Fotograma de The time machine (2002)
        Antes de retornar al confort de su casa en Richmond, donde lo esperan sus comensales para la cena y para oír sus asombrosas aventuras, el viajero todavía hace otras breves incursiones a través del espacio-tiempo de la Cuarta Dimensión. Primero, en la pavorosa huida de los Morlocks, en vez de dar marcha atrás, fue con celeridad hacia adelante. Se detiene en una época del futuro donde no vislumbra vida humana ni vestigios humanos, pero sí un insólito y enorme sol rojo, minúscula y rara flora en las rocas, y monstruosa fauna en el aire y a la orilla de una playa (parece el extraño paraje de otro planeta). Luego avanza un mes; ve el mismo inquietante paisaje y viaja cien años más y sucede algo parecido. Entonces se va, siempre hacia el futuro, “a zancadas de mil años o más”, hasta arribar “a más de treinta millones de años de aquí”, según dice. Además del sangriento y cercano sol y del légamo verde, observa un peculiar eclipse. Y pese a la rápida oscuridad que propicia éste, al frío, a la extrema desolación, a la dificultad para respirar y a las grandes tinieblas del entorno, baja de la Máquina y observa aún más ese excepcional horizonte y ese misterioso panorama frente al mar (también parece otro planeta), donde entrevé una horrorosísima forma de vida que le provoca un terrible pánico que lo induce a regresar de inmediato, antes de caer desmayado:
    “...Al final, rápidamente, uno tras otros, los blancos picachos de las lejanas colinas se desvanecieron en la oscuridad. La brisa se convirtió en un viento quejumbroso. Vi la negra sombra central del eclipse difundirse hacia mí. En otro momento sólo las pálidas estrellas fueron visibles. Todo lo demás estaba sumido en las tinieblas. El cielo era completamente negro.

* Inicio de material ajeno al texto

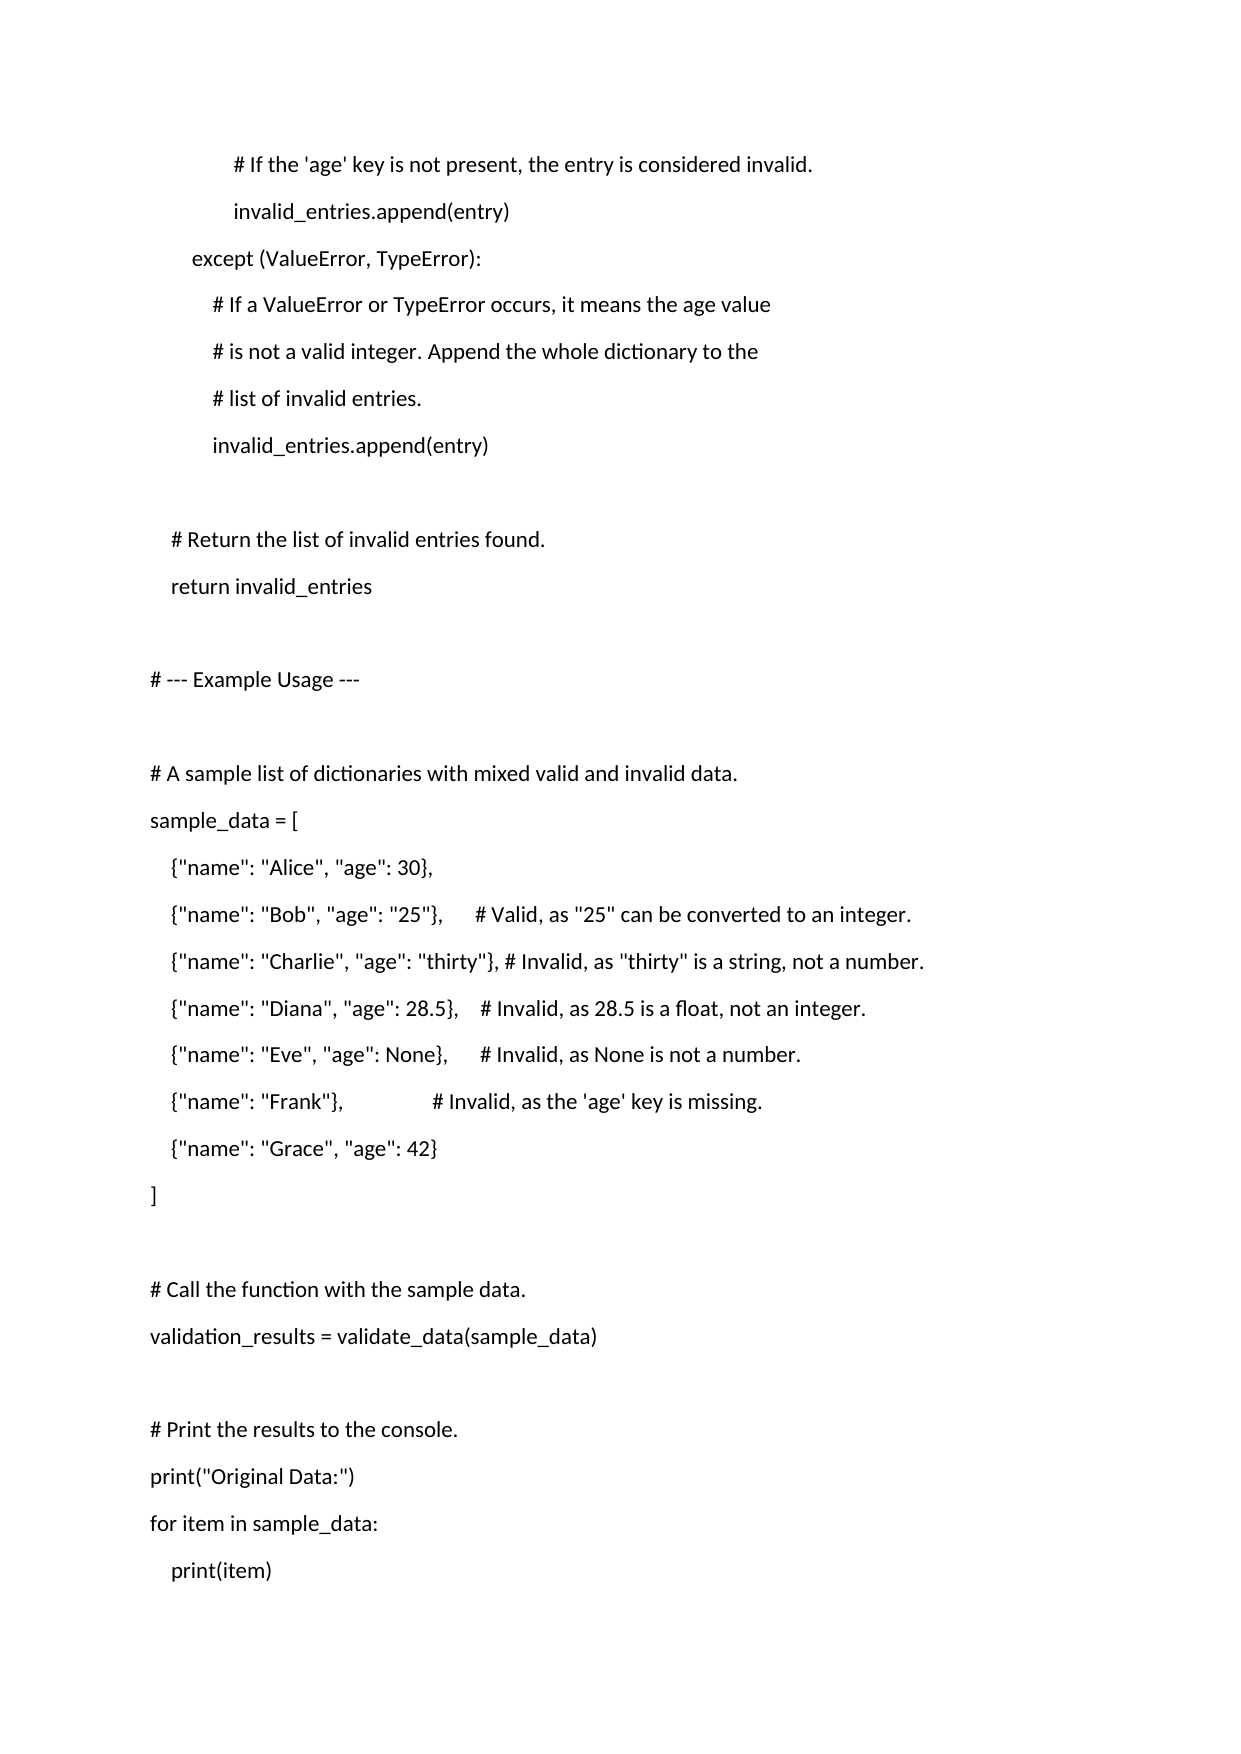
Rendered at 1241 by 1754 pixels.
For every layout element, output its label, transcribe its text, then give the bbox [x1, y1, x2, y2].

text print("Original Data:") [150, 1462, 1090, 1491]
text {"name": "Eve", "age": None}, # Invalid, as None is not a number. [150, 1041, 1090, 1069]
text # If a ValueError or TypeError occurs, it means the age value [150, 291, 1090, 319]
text for item in sample_data: [150, 1509, 1090, 1537]
text {"name": "Bob", "age": "25"}, # Valid, as "25" can be converted to an integer. [150, 900, 1090, 928]
text {"name": "Diana", "age": 28.5}, # Invalid, as 28.5 is a float, not an integer. [150, 994, 1090, 1022]
text {"name": "Charlie", "age": "thirty"}, # Invalid, as "thirty" is a string, not a number. [150, 947, 1090, 975]
text sample_data = [ [150, 806, 1090, 834]
text except (ValueError, TypeError): [150, 244, 1090, 272]
text # Call the function with the sample data. [150, 1275, 1090, 1303]
text return invalid_entries [150, 572, 1090, 600]
text invalid_entries.append(entry) [150, 197, 1090, 225]
text print(item) [150, 1556, 1090, 1584]
text {"name": "Alice", "age": 30}, [150, 853, 1090, 881]
text validation_results = validate_data(sample_data) [150, 1322, 1090, 1350]
text {"name": "Grace", "age": 42} [150, 1134, 1090, 1162]
text {"name": "Frank"}, # Invalid, as the 'age' key is missing. [150, 1087, 1090, 1116]
text # Print the results to the console. [150, 1416, 1090, 1444]
text # Return the list of invalid entries found. [150, 525, 1090, 553]
text # --- Example Usage --- [150, 666, 1090, 694]
text # list of invalid entries. [150, 384, 1090, 412]
text # is not a valid integer. Append the whole dictionary to the [150, 337, 1090, 366]
text ] [150, 1181, 1090, 1209]
text invalid_entries.append(entry) [150, 431, 1090, 459]
text # If the 'age' key is not present, the entry is considered invalid. [150, 150, 1090, 178]
text # A sample list of dictionaries with mixed valid and invalid data. [150, 759, 1090, 787]
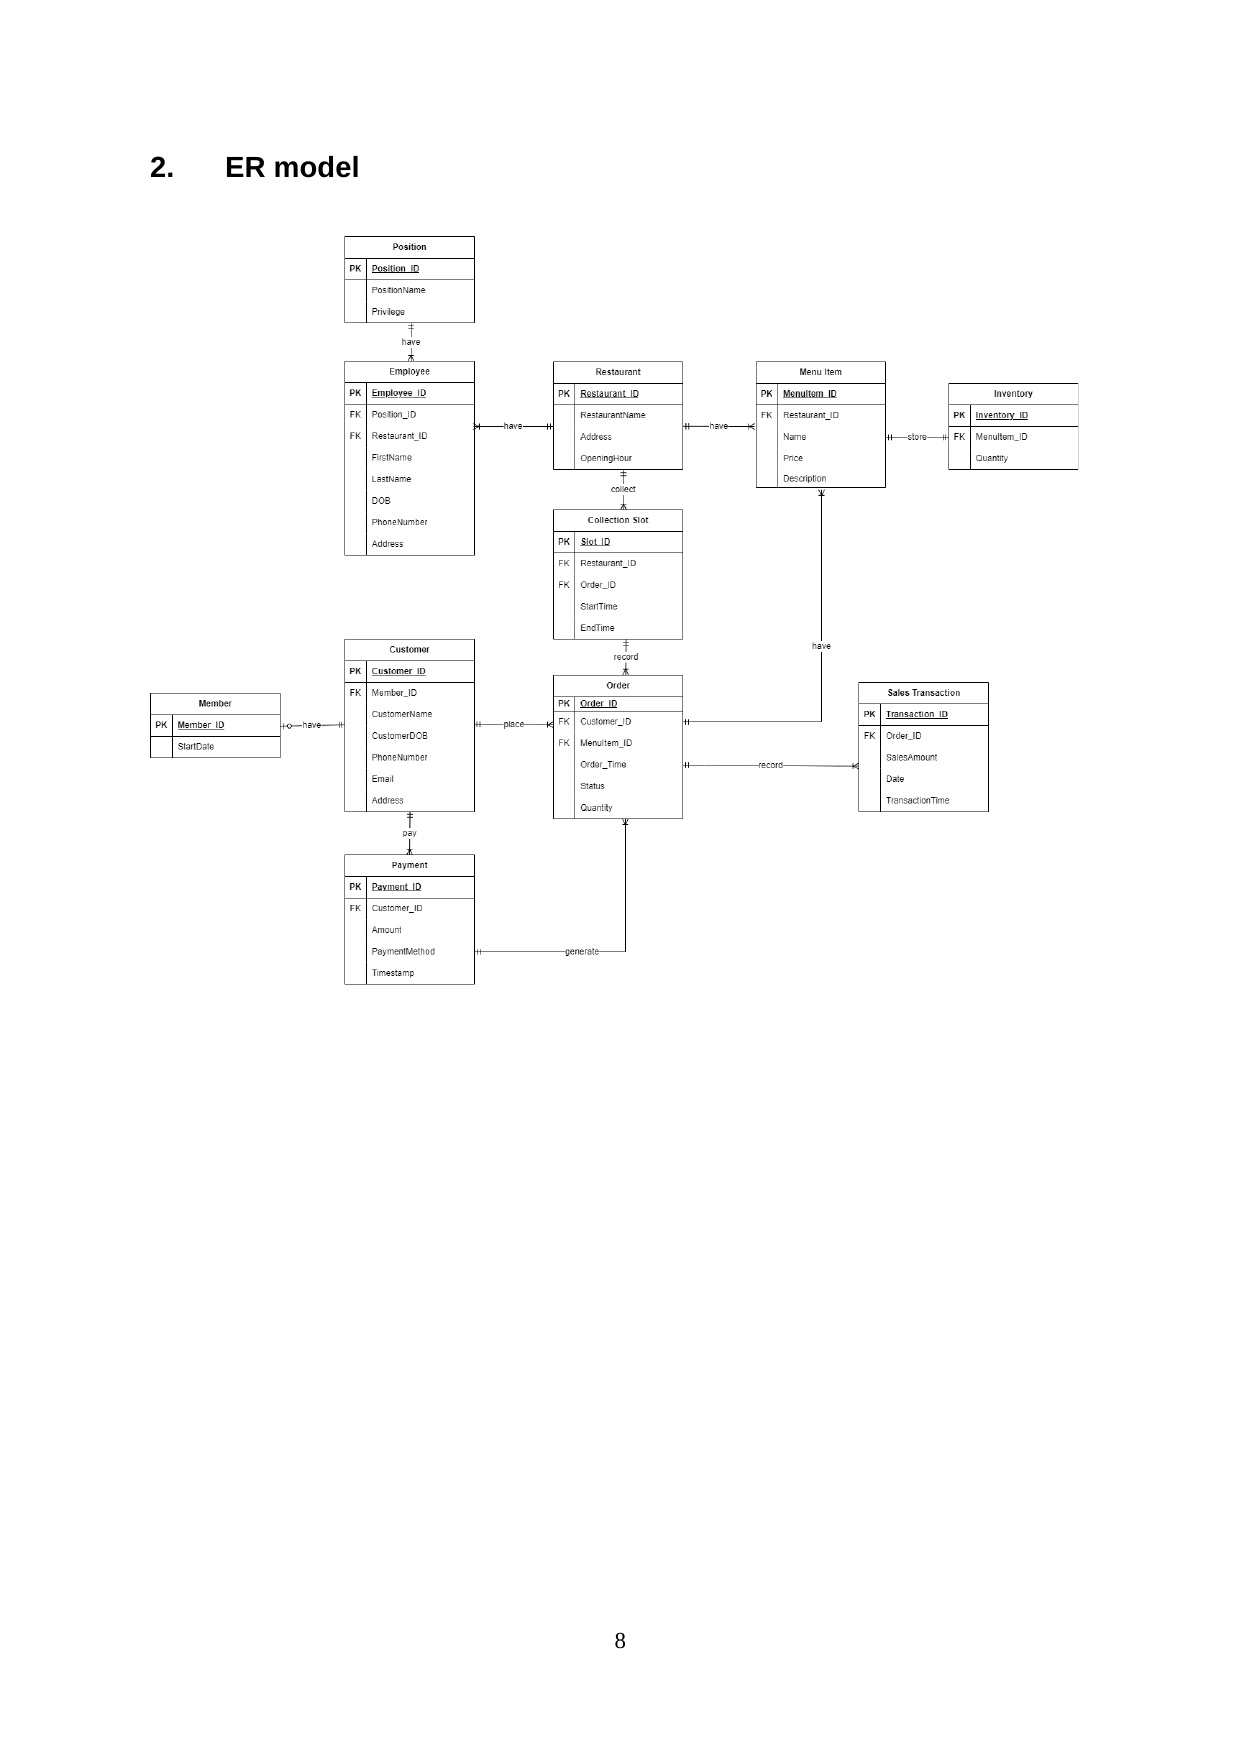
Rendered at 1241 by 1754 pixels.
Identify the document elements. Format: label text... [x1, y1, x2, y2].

picture [150, 236, 1079, 985]
text 2. ER model [150, 150, 1090, 183]
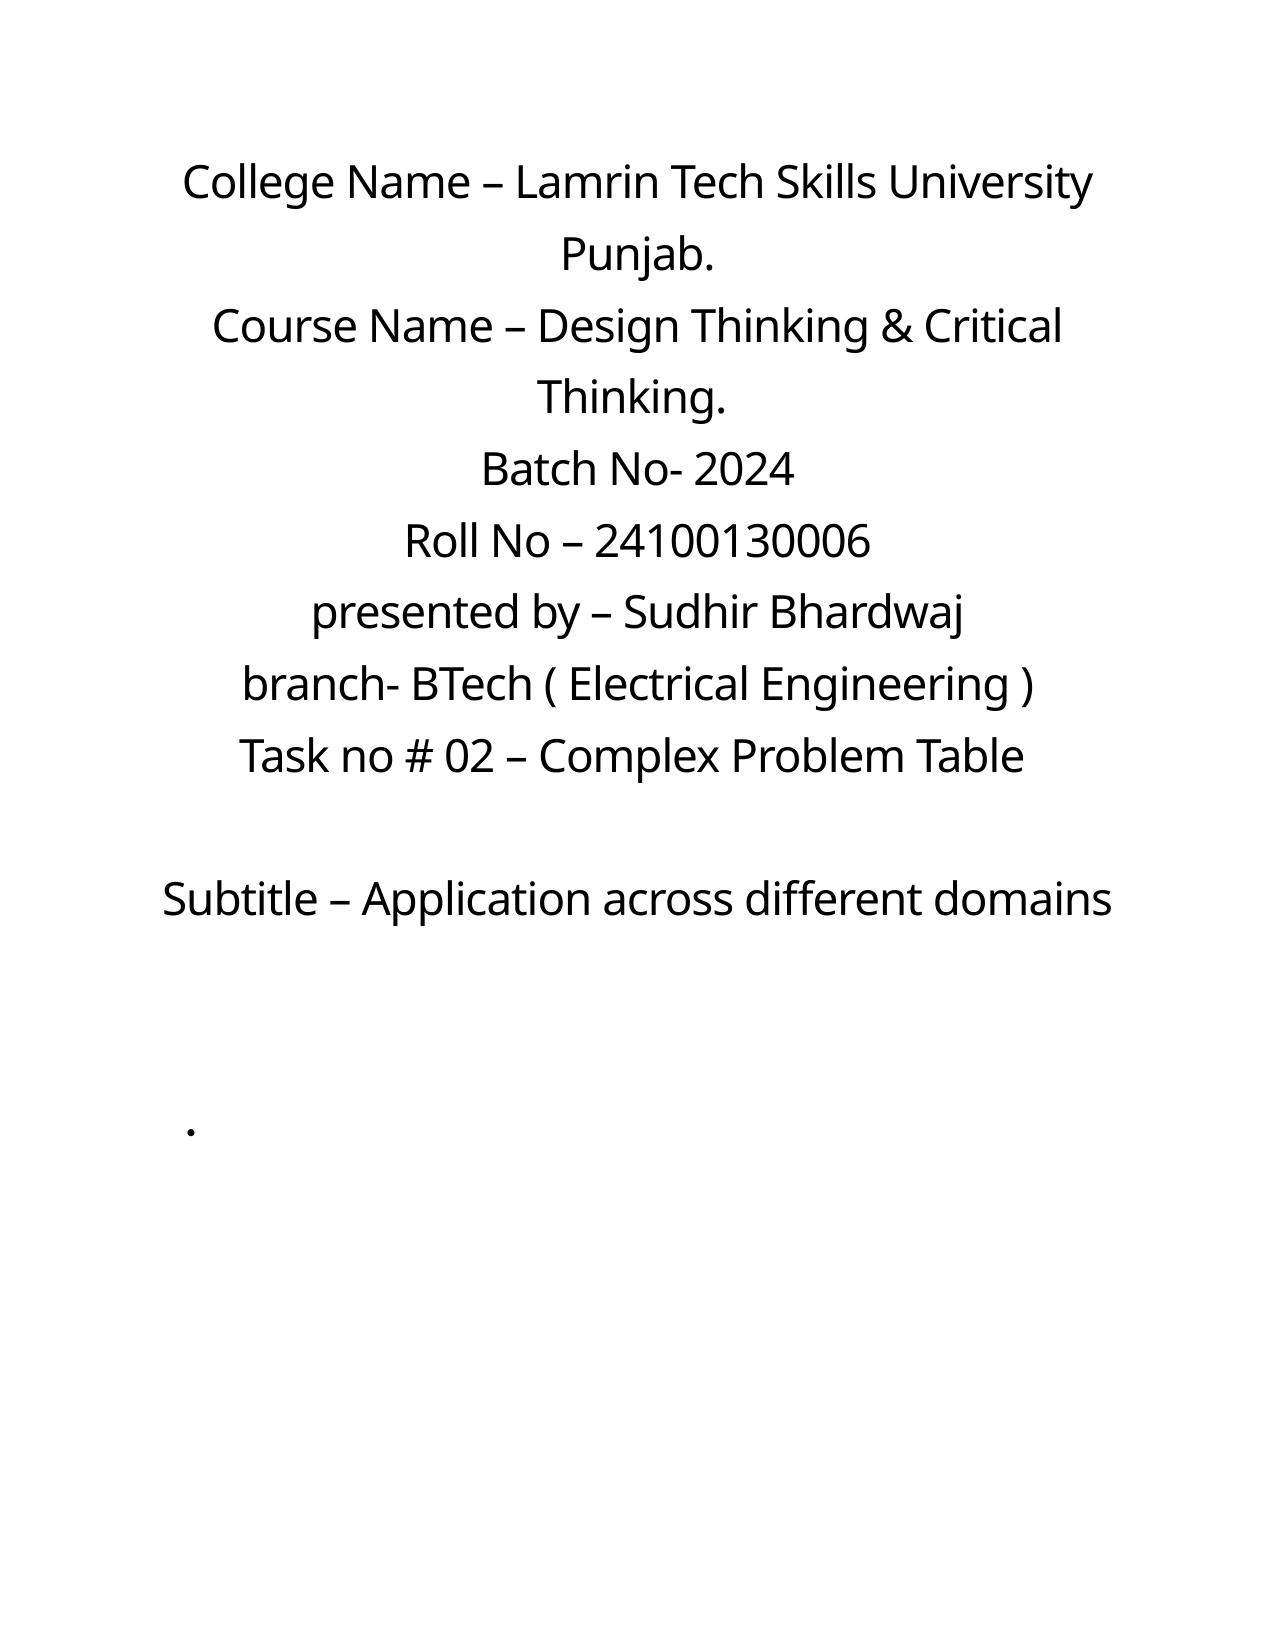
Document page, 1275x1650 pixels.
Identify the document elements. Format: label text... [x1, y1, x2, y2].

title College Name – Lamrin Tech Skills University Punjab. Course Name – Design Thinking & Critical Thinking. Batch No- 2024 Roll No – 24100130006 presented by – Sudhir Bhardwaj branch- BTech ( Electrical Engineering ) Task no # 02 – Complex Problem Table Subtitle – Application across different domains [150, 150, 1125, 1020]
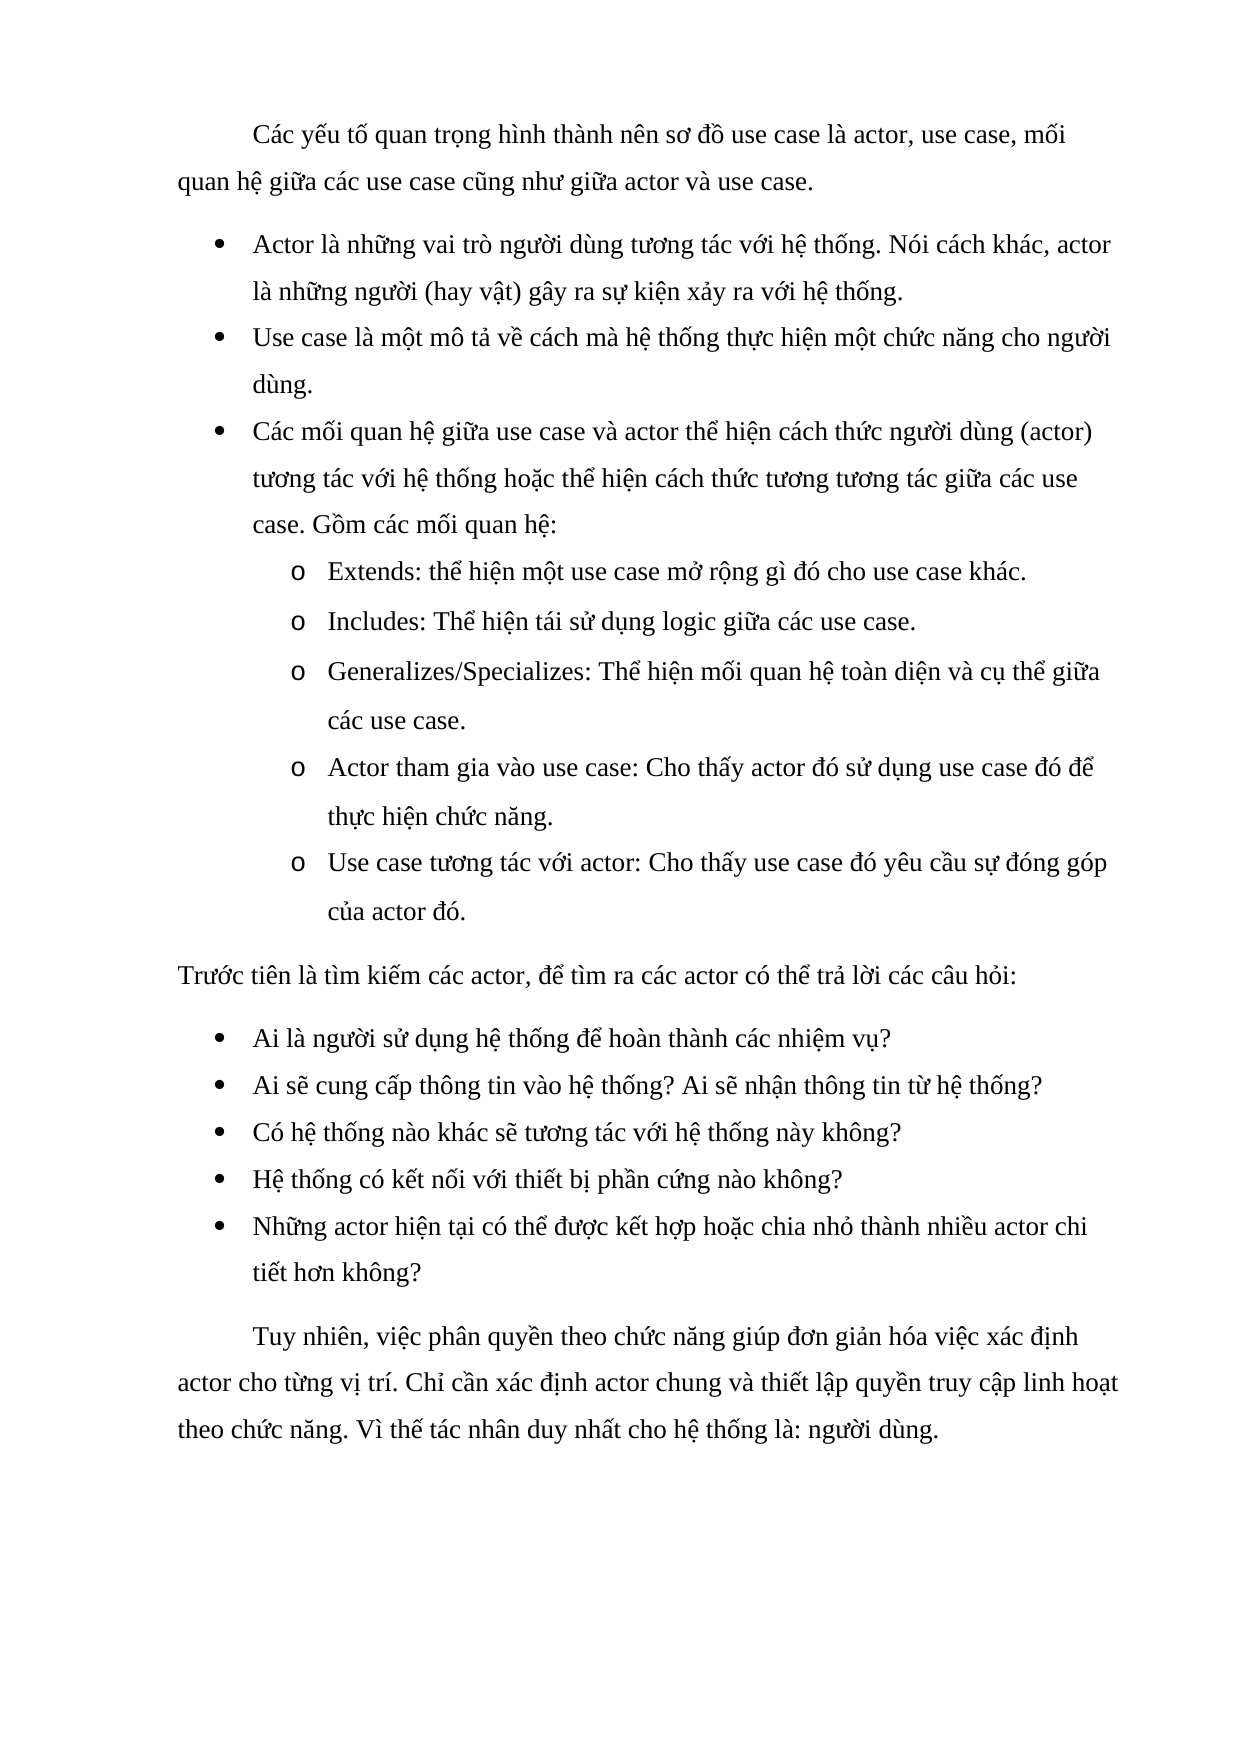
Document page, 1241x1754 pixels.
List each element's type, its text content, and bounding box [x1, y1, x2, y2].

list Actor tham gia vào use case: Cho thấy actor đó sử dụng use case đó để thực hiện chức năng. [290, 751, 1122, 831]
list Actor là những vai trò người dùng tương tác với hệ thống. Nói cách khác, actor là những người (hay vật) gây ra sự kiện xảy ra với hệ thống. [215, 228, 1122, 306]
list Ai sẽ cung cấp thông tin vào hệ thống? Ai sẽ nhận thông tin từ hệ thống? [215, 1069, 1122, 1100]
list Có hệ thống nào khác sẽ tương tác với hệ thống này không? [215, 1116, 1122, 1147]
text Các yếu tố quan trọng hình thành nên sơ đồ use case là actor, use case, mối quan hệ giữa các use case cũng như giữa actor và use case. [177, 118, 1122, 196]
list Use case tương tác với actor: Cho thấy use case đó yêu cầu sự đóng góp của actor đó. [290, 847, 1122, 927]
list Các mối quan hệ giữa use case và actor thể hiện cách thức người dùng (actor) tương tác với hệ thống hoặc thể hiện cách thức tương tương tác giữa các use case. Gồm các mối quan hệ: [215, 415, 1122, 539]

   “Me invadió el horror de aquellas grandes tinieblas. El frío que me penetraba hasta los tuétanos y el dolor que sentía al respirar, me vencieron. Me estremecí, y una náusea mortal se apoderó de mí. Entonces, como un arco candente en el cielo, apareció el borde del sol. Bajé de la máquina para reanimarme. Me sentía aturdido e incapaz de afrontar el viaje de vuelta. Mientras permanecía así, angustiado y confuso, vi de nuevo aquella cosa movible sobre el banco [de arena] —no había ahora equivocación posible de que la cosa se movía— resaltar contra el agua roja del mar. Era una cosa redonda, del tamaño de un balón de fútbol, quizás, o acaso mayor, con unos tentáculos que la arrastraban por detrás; parecía negra contra las agitadas aguas rojo sangre, y brincaba torpemente de aquí para allá. Entonces sentí que me iba a desmayar. Pero un terror espantoso a quedar tendido e impotente en aquel crepúsculo remoto y tremendo me sostuvo mientras trepaba sobre el sillín.”


Herbert George Wells, La máquina del tiempo. El hombre invisible. Traducción del inglés al español de Nellie Manso y Julio Gómez de la Serna. Prólogos de Jorge Luis Borges. Colección Biblioteca Personal de Jorge Luis Borges núm. 14, Hyspamérica Ediciones. Madrid, 1985. 300 pp.